**TO DO:**
Beginning at the line containing "полоски, смазанные обойным", print every line until the records end, keeping each exactly as it is.

**MATERIAL SHOWN:**
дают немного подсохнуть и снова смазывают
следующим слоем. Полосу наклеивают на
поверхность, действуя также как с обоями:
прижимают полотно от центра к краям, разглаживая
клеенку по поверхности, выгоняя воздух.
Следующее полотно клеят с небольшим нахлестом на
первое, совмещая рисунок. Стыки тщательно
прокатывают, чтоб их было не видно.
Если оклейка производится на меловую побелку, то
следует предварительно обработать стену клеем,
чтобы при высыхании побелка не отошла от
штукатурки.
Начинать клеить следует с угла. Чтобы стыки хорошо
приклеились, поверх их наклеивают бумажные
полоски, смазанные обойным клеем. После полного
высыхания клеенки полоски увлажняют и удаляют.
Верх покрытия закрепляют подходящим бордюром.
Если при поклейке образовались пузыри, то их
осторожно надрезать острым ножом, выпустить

**EXERCISE OUTPUT:**
полоски, смазанные обойным клеем. После полного
высыхания клеенки полоски увлажняют и удаляют.
Верх покрытия закрепляют подходящим бордюром.
Если при поклейке образовались пузыри, то их
осторожно надрезать острым ножом, выпустить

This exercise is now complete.